Nei suoi romanzi, la realtà non è mai solo quella che si vede. In Viale dei Misteri, il paesaggio messicano accentua la relazione con il miracoloso. Cos’è la trascendenza per lei?
«È impossibile trascorrere del tempo in Messico e non sentire la forza della fede popolare. Volevo stare dalla parte del credere, o della vera fede, mentre allo stesso tempo volevo condannare ciò che manca alla chiesa – qualsiasi chiesa, non solo la Chiesa cattolica romana. Le regole della chiesa sono stabilite dall’uomo; falliscono, ogni volta. Ho provato a creare una situazione in cui solo un miracolo avrebbe salvato Juan Diego. È un orfano nelle mani dei gesuiti; loro controllano il suo destino. E le uniche due persone che lo amano e vogliono adottarlo sono due gay: un prete fallito e il suo amante transgender. Non c’è possibilità che quei vecchi sacerdoti consentano che ciò accada, a meno che la Vergine Maria stessa non intervenga. E Maria fa esattamente questo. Versa grandi lacrime».
Questo romanzo sembra anche un inno alla capacità umana di non arrendersi. Secondo la sua esperienza, è possibile cancellare la paura?
«Scrivo di cose che non voglio accadano mai a me o a persone che amo. Non è possibile liberarsi della paura, o almeno non posso io. Non la perdo di vista. C’è sempre un momento che temo in ogni romanzo, una scena o un capitolo, o un evento, di cui non voglio scrivere: non voglio immaginarlo. Ma se quell’elemento spaventoso non ci fosse, non varrebbe la pena scrivere il libro».

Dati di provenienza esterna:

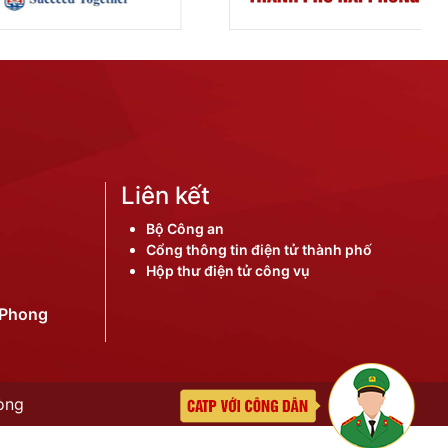
Liên kết
Bộ Công an
Cổng thông tin điện tử thành phố
Hộp thư điện tử công vụ
iPhong
òng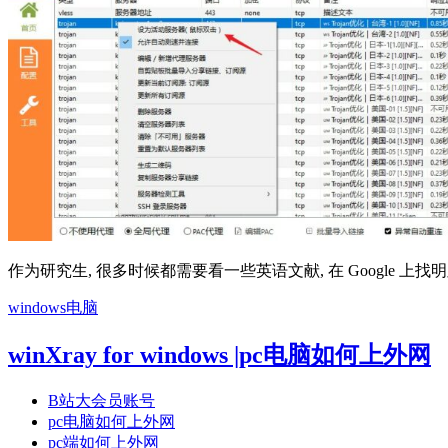
作为研究生, 很多时候都需要看一些英语文献, 在 Google 上找
windows电脑
winXray for windows |pc电脑如何上外网
B站大会员账号
pc电脑如何上外网
pc端如何上外网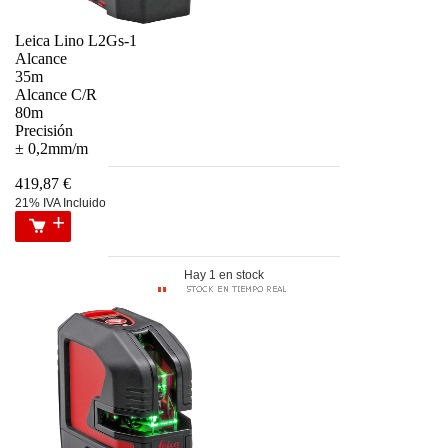
Leica Lino L2Gs-1
Alcance
35m
Alcance C/R
80m
Precisión
± 0,2mm/m
419,87 €
21% IVA Incluido
Hay 1 en stock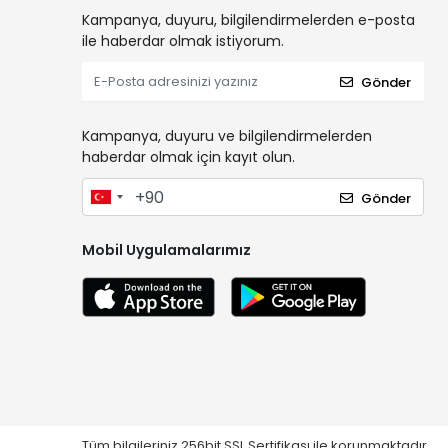
Kampanya, duyuru, bilgilendirmelerden e-posta
ile haberdar olmak istiyorum.
Gönder
Kampanya, duyuru ve bilgilendirmelerden
haberdar olmak için kayıt olun.
Gönder
Mobil Uygulamalarımız
Tüm bilgileriniz 256bit SSL Sertifikası ile korunmaktadır.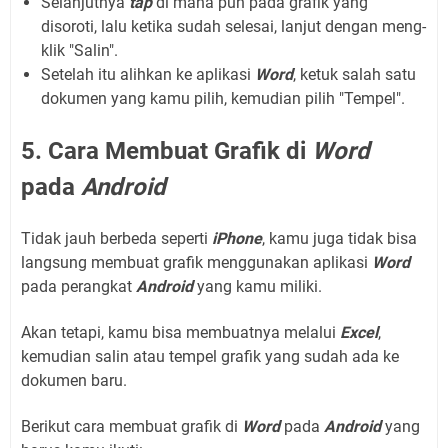
Selanjutnya
tap
di mana pun pada grafik yang
disoroti, lalu ketika sudah selesai, lanjut dengan meng-
klik "Salin".
Setelah itu alihkan ke aplikasi
Word
, ketuk salah satu
dokumen yang kamu pilih, kemudian pilih "Tempel".
5. Cara Membuat Grafik di
Word
pada
Android
Tidak jauh berbeda seperti
iPhone
, kamu juga tidak bisa
langsung membuat grafik menggunakan aplikasi
Word
pada perangkat
Android
yang kamu miliki.
Akan tetapi, kamu bisa membuatnya melalui
Excel
,
kemudian salin atau tempel grafik yang sudah ada ke
dokumen baru.
Berikut cara membuat grafik di
Word
pada
Android
yang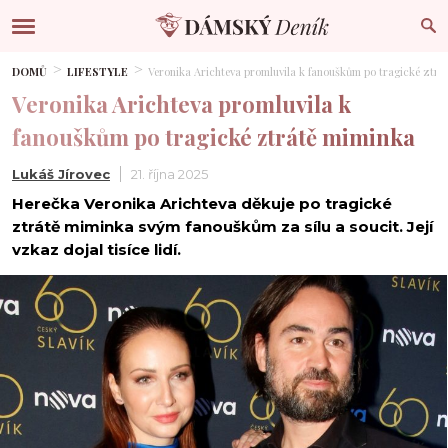
DOMŮ
LIFESTYLE
Veronika Arichteva promluvila k fanouškům po tragické ztr
Veronika Arichteva promluvila k
fanouškům po tragické ztrátě miminka
Lukáš Jírovec
21. října 2025
Herečka Veronika Arichteva děkuje po tragické
ztrátě miminka svým fanouškům za sílu a soucit. Její
vzkaz dojal tisíce lidí.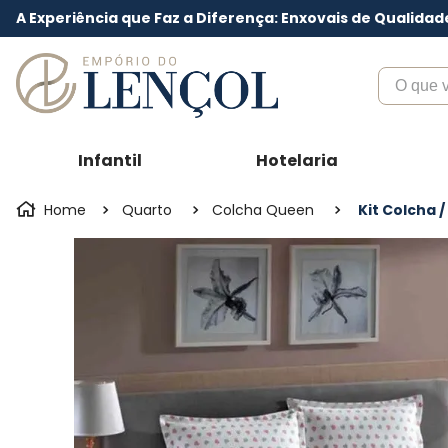
A Experiência que Faz a Diferença: Enxovais de Qualidad
O que voc
Infantil
Hotelaria
Quarto
Colcha Queen
Kit Colcha 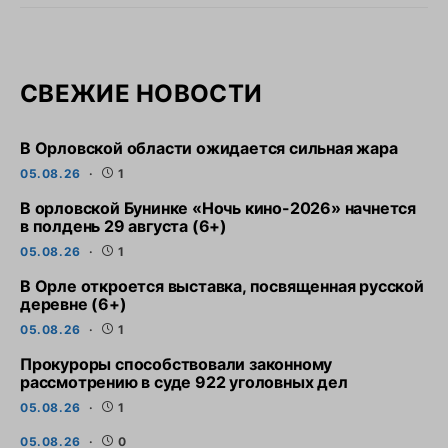
СВЕЖИЕ НОВОСТИ
В Орловской области ожидается сильная жара
05.08.26
1
В орловской Бунинке «Ночь кино-2026» начнется
в полдень 29 августа (6+)
05.08.26
1
В Орле откроется выставка, посвященная русской
деревне (6+)
05.08.26
1
Прокуроры способствовали законному
рассмотрению в суде 922 уголовных дел
05.08.26
1
05.08.26
0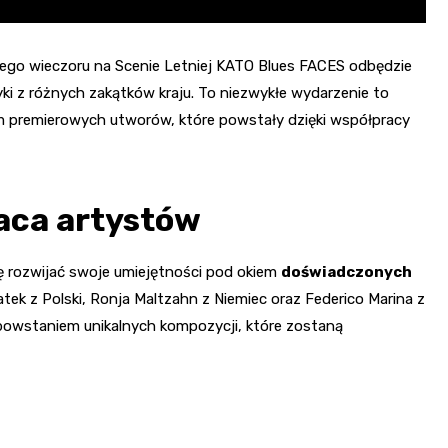
ego wieczoru na Scenie Letniej KATO Blues FACES odbędzie
ki z różnych zakątków kraju. To niezwykłe wydarzenie to
m premierowych utworów, które powstały dzięki współpracy
aca artystów
ę rozwijać swoje umiejętności pod okiem
doświadczonych
ratek z Polski, Ronja Maltzahn z Niemiec oraz Federico Marina z
owstaniem unikalnych kompozycji, które zostaną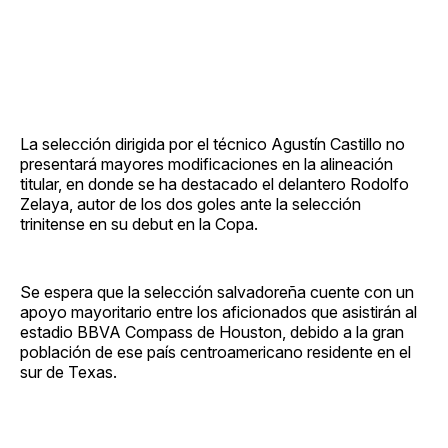
La selección dirigida por el técnico Agustín Castillo no
presentará mayores modificaciones en la alineación
titular, en donde se ha destacado el delantero Rodolfo
Zelaya, autor de los dos goles ante la selección
trinitense en su debut en la Copa.
Se espera que la selección salvadoreña cuente con un
apoyo mayoritario entre los aficionados que asistirán al
estadio BBVA Compass de Houston, debido a la gran
población de ese país centroamericano residente en el
sur de Texas.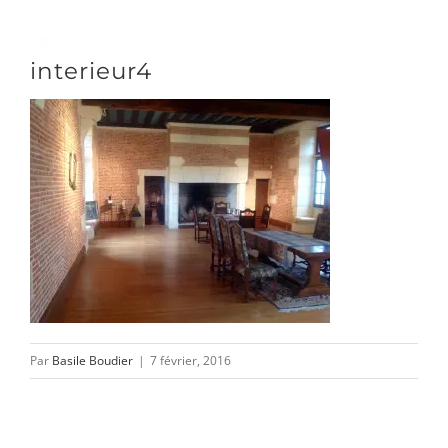
Passer
au
Toggle
interieur4
contenu
Naviga
DÉCOUVRIR
VENIR
NOUS SUIVRE
Par
Basile Boudier
|
7 février, 2016
L’ASSOCIATION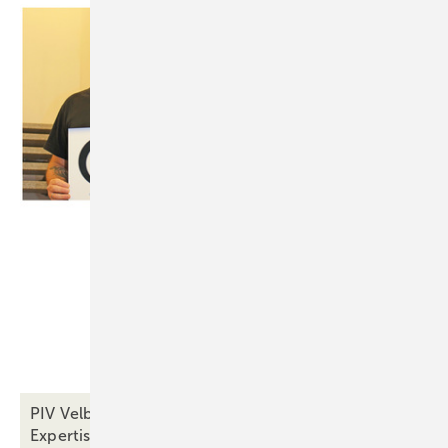
PIV Velbert wächst weiter: Noch mehr Prüf-
Expertise und
Erfahrung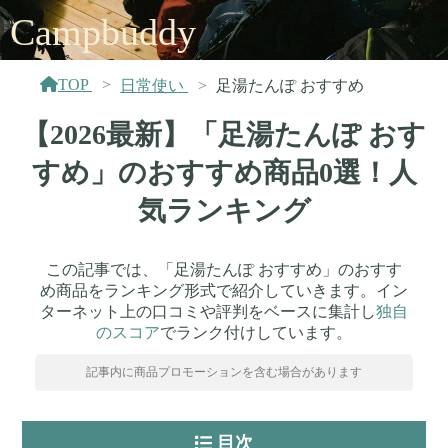
Campbuddy
TOP
日常使い
足湯たんぽ おすすめ
【2026最新】「足湯たんぽ おす
すめ」のおすすめ商品0選！人
気ランキング
この記事では、「足湯たんぽ おすすめ」のおすす
め商品をランキング形式で紹介していきます。イン
ターネット上の口コミや評判をベースに集計し
独自
のスコア
でランク付けしています。
記事内に商品プロモーションを含む場合があります
目次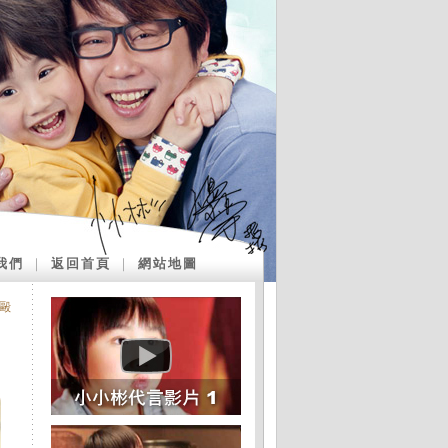
我們
｜
返回首頁
｜
網站地圖
毆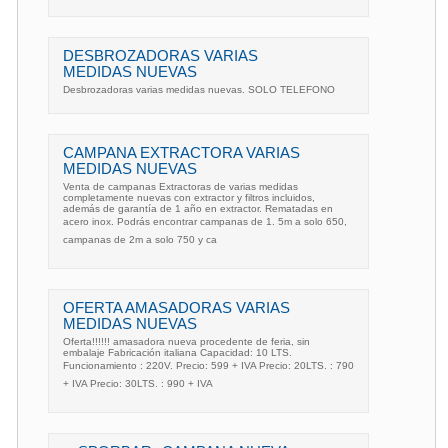
DESBROZADORAS VARIAS
MEDIDAS NUEVAS
Desbrozadoras varias medidas nuevas. SOLO TELEFONO
CAMPANA EXTRACTORA VARIAS
MEDIDAS NUEVAS
Venta de campanas Extractoras de varias medidas
completamente nuevas con extractor y filtros incluidos,
además de garantía de 1 año en extractor. Rematadas en
acero inox. Podrás encontrar campanas de 1. 5m a solo 650,
campanas de 2m a solo 750 y ca
OFERTA AMASADORAS VARIAS
MEDIDAS NUEVAS
Oferta!!!!!! amasadora nueva procedente de feria, sin
embalaje Fabricación italiana Capacidad: 10 LTS.
Funcionamiento : 220V. Precio: 599 + IVA Precio: 20LTS. : 790
+ IVA Precio: 30LTS. : 990 + IVA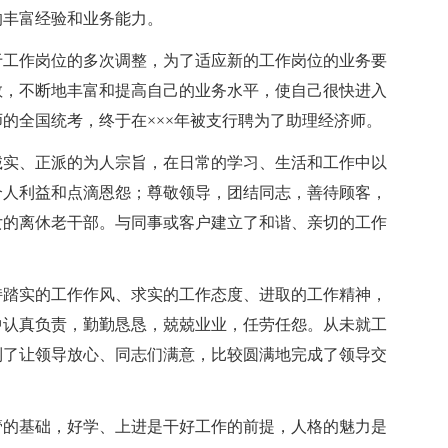
的丰富经验和业务能力。
于工作岗位的多次调整，为了适应新的工作岗位的业务要
教，不断地丰富和提高自己的业务水平，使自己很快进入
的全国统考，终于在×××年被支行聘为了助理经济师。
诚实、正派的为人宗旨，在日常的学习、生活和工作中以
个人利益和点滴恩怨；尊敬领导，团结同志，善待顾客，
女的离休老干部。与同事或客户建立了和谐、亲切的工作
持踏实的工作作风、求实的工作态度、进取的工作精神，
中认真负责，勤勤恳恳，兢兢业业，任劳任怨。从未就工
到了让领导放心、同志们满意，比较圆满地完成了领导交
管的基础，好学、上进是干好工作的前提，人格的魅力是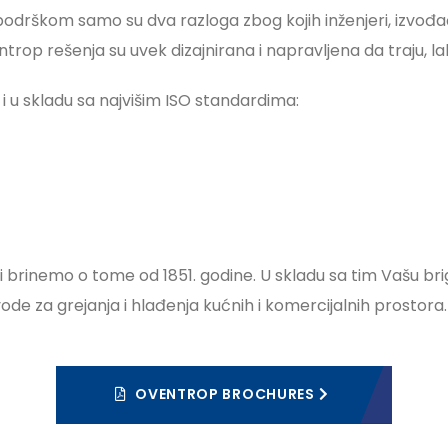
odrškom samo su dva razloga zbog kojih inženjeri, izvođač
rop rešenja su uvek dizajnirana i napravljena da traju, lak
i u skladu sa najvišim ISO standardima:
 Mi brinemo o tome od 1851. godine. U skladu sa tim Vašu b
 za grejanja i hlađenja kućnih i komercijalnih prostora.
OVENTROP BROCHURES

Faccio a lei una domanda che c’è nel suo romanzo: «Quanto si può credere ai sogni di uno scrittore?».
«I sogni, come i ricordi, ci ingannano. Ma tutti gli scrittori sognano a occhi aperti nei romanzi, e i romanzi vengono dal sognare a occhi aperti. Non si può smettere di sognare, anche se i sogni sono fuorvianti. Più di quarant’anni fa, quando stavo scrivendo Il mondo secondo Garp, pensavo che il tema dell’odio sessuale sarebbe stato superato prima che avessi finito il romanzo. Ecco, quello era un sogno ingannevole. L’odio sessuale è ancora fra noi. Ho appena riscritto quel romanzo in forma di serie tv. Il mondo – be’, gli Stati Uniti, in ogni caso – ha bisogno di una serie tv femminista in questo momento, e Garp era un romanzo femminista. Purtroppo, non è affatto datato, come all’epoca temevo che diventasse».